1. Dead reckoning - you know exactly where you want to exit, and you calculate backwards to the point you want to jump from.

2. Yardstick - you're not quite sure where you'll end up, except in a spherical error of probability, but dial in an absolute distance to be travelled before exit.
 
Sounds good. Most of the above can happily live together too. If you're not fussed about precise location and just need to jump to roughly between Mars and Earth somewhere, that's where you go, without margin of error being a major factor. If you need to be at 100D, aim at centre of object and use the jump shadow to pop you out.
 
Sounds good. Most of the above can happily live together too.
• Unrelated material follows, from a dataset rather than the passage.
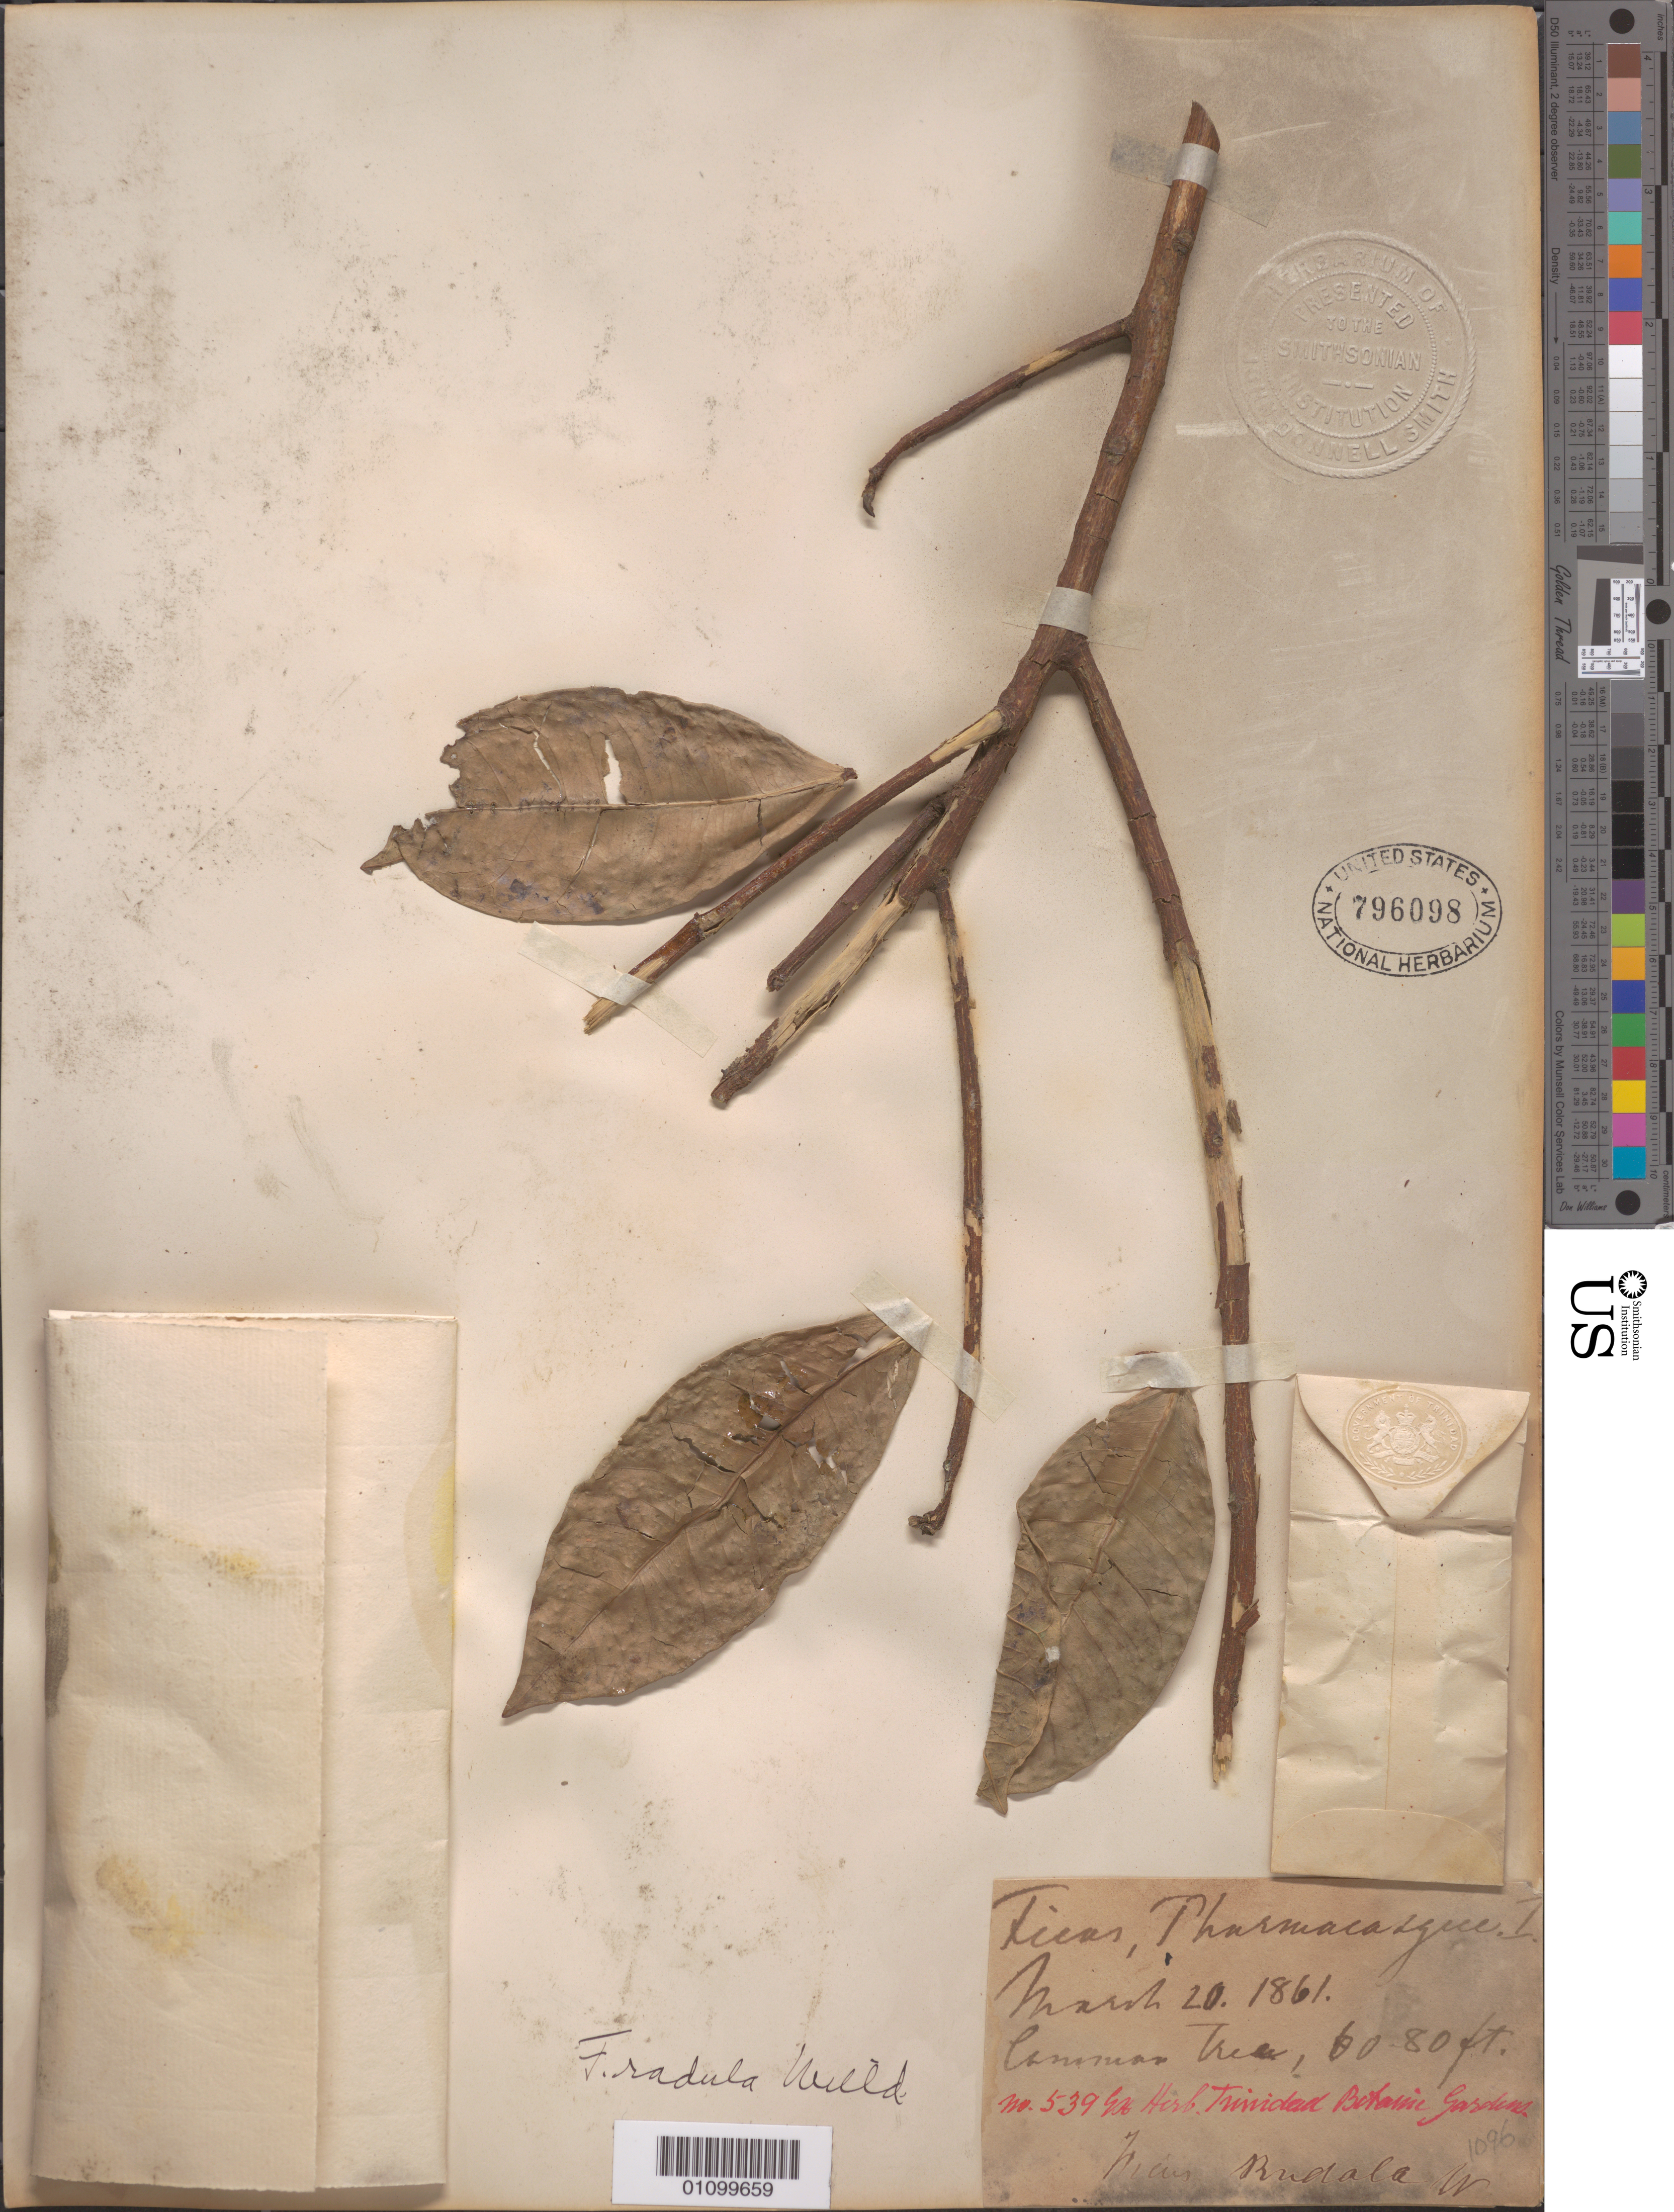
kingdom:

If you're not fussed about precise location and just need to jump to roughly between Mars and Earth somewhere, that's where you go, without margin of error being a major factor. If you need to be at 100D, aim at centre of object and use the jump shadow to pop you out.
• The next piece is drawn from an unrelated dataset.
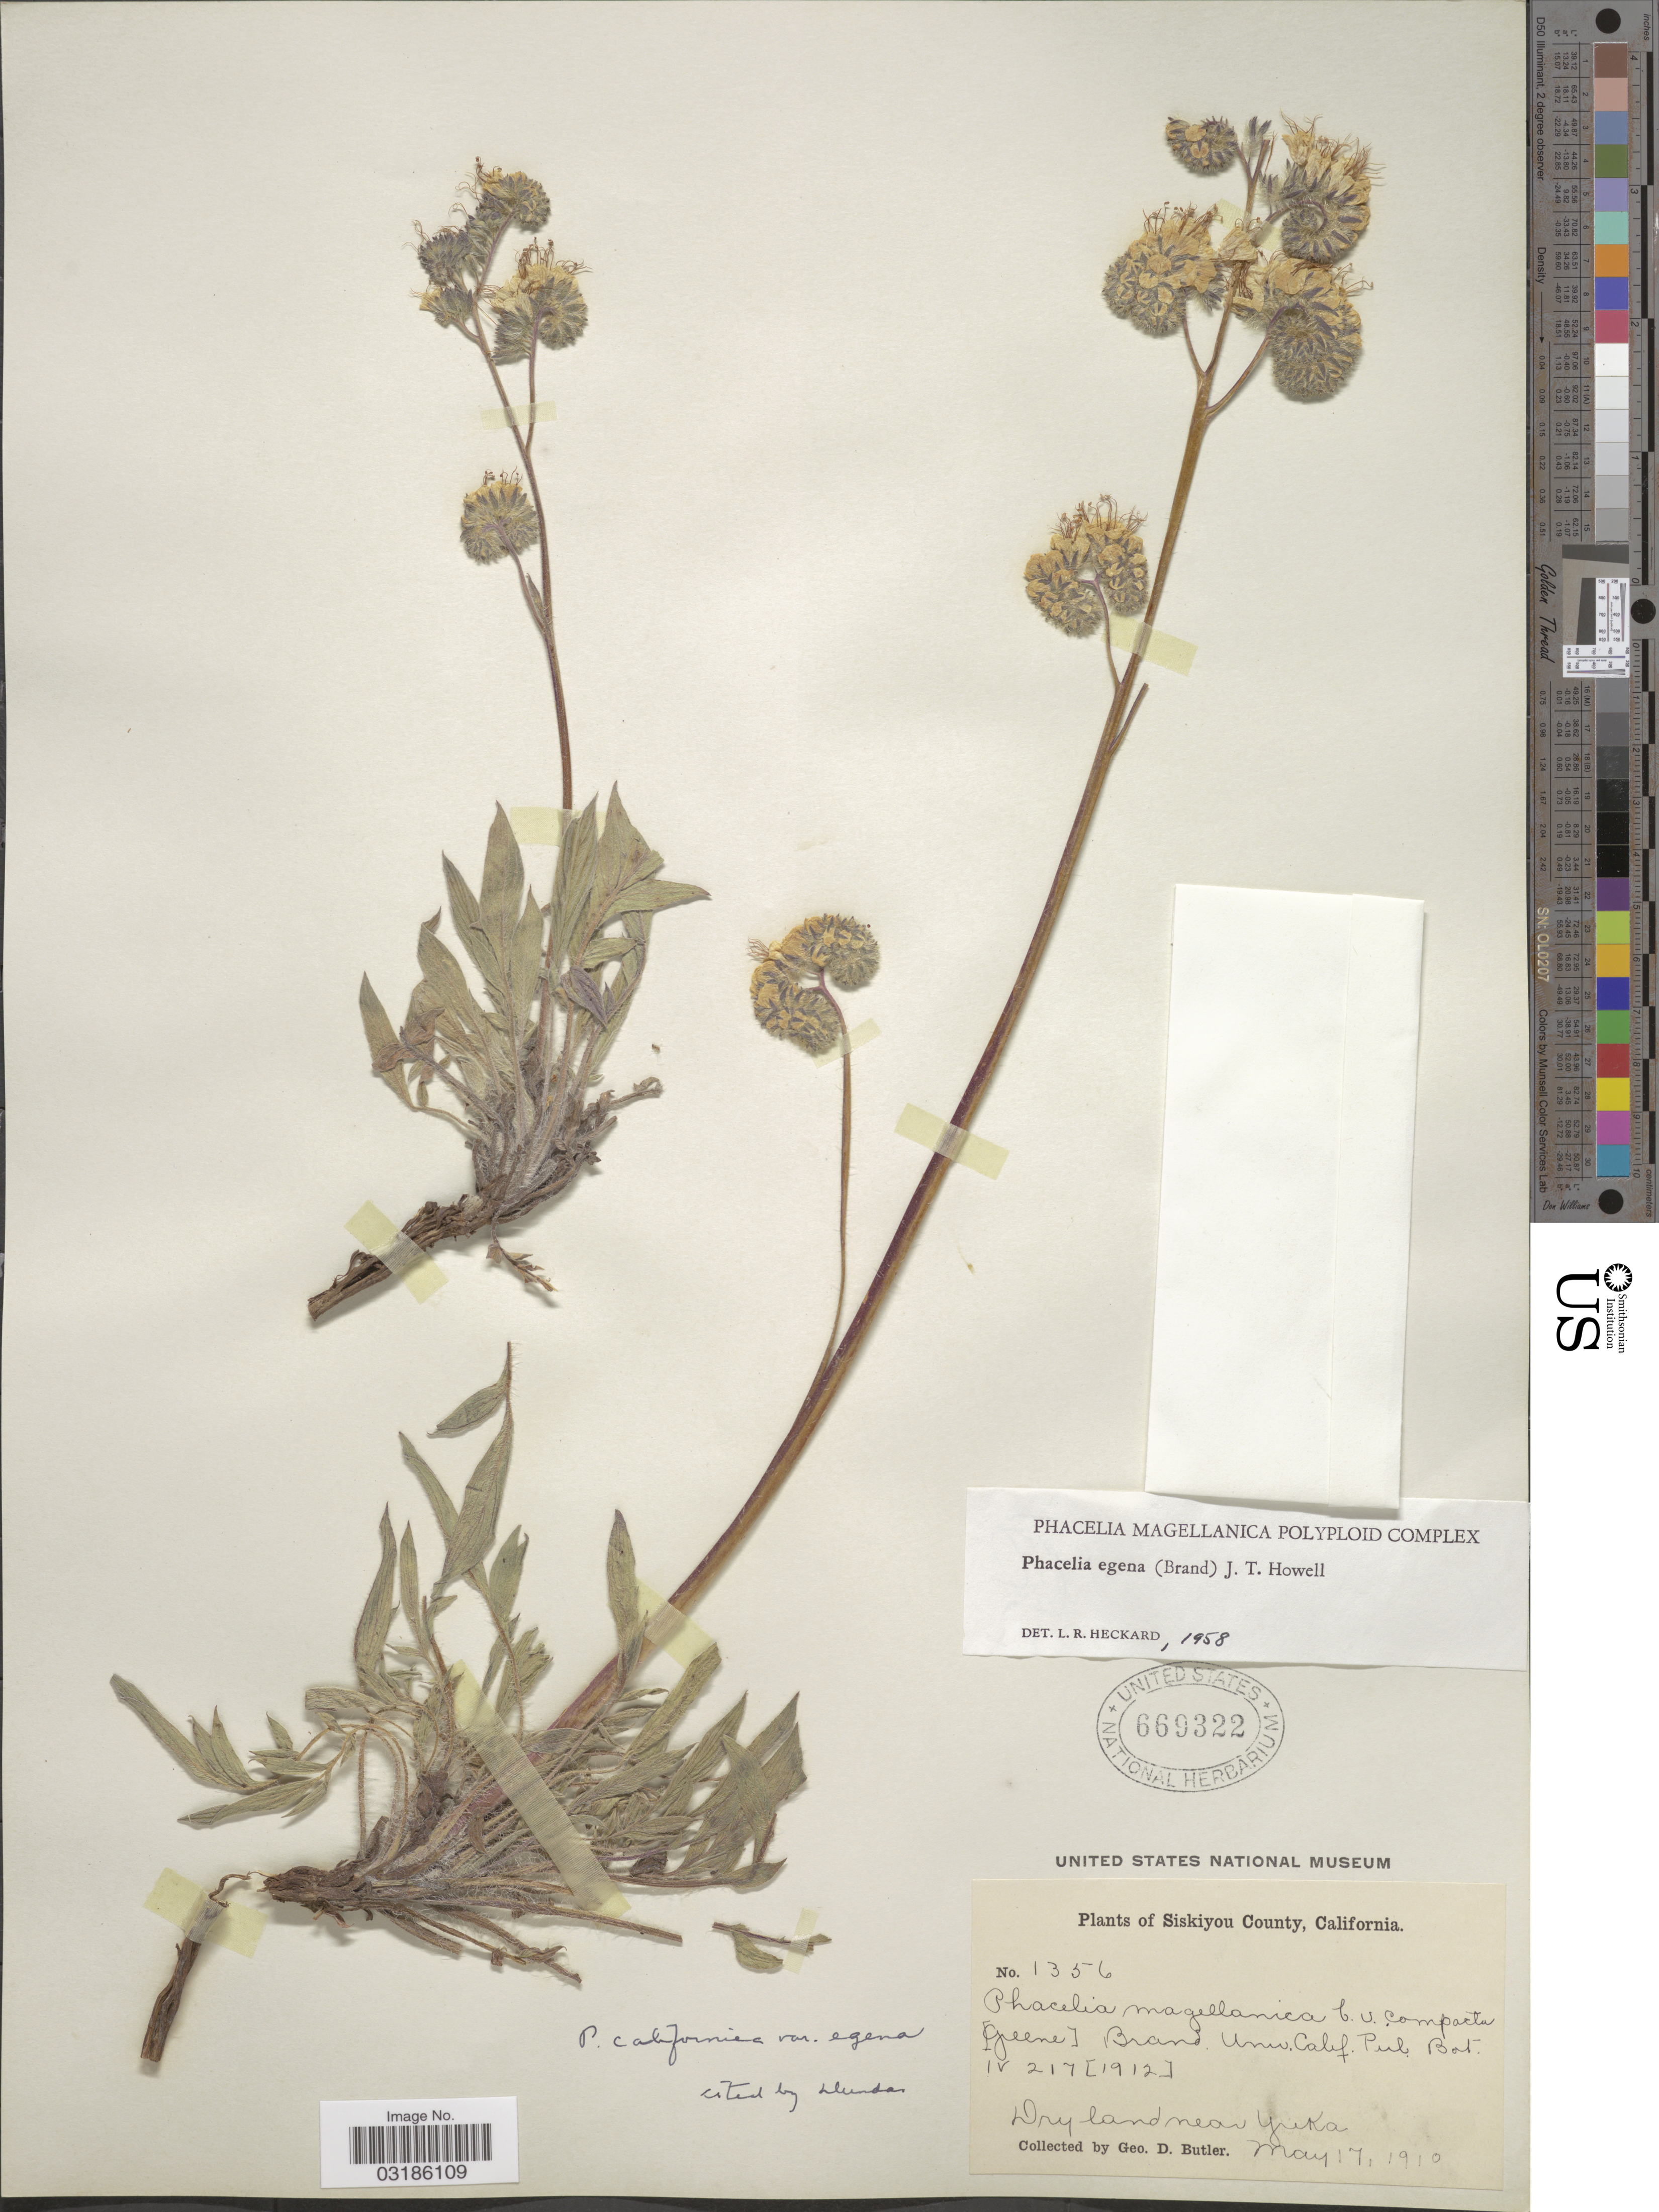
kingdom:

That has always been My idea of how to always hit at exactly 100D. Aim center mass and then you automatically pop out at 100D, no muss, no fuss.
 
I think if I ever get to GM Traveller I'll if asked why velocity 0 on jump that it is less likely to introduce errors by relativistic effects when moving at high velocities causing a mis-jump and if they insist on doing so they WILL have that mis-jump to keep it from being a regular thing. Don't want them to cut their travel time too much by figuring the total distance at each end and jumping at the halfway mark. Not to say it would fail the roll every time but at least once early on they would find the dice definitely go against them just to break the habit early.
 
With fleet astrogation, you can send a picket (star) ship ahead of your more important units, so they hit oncoming traffic first, like a snow plough.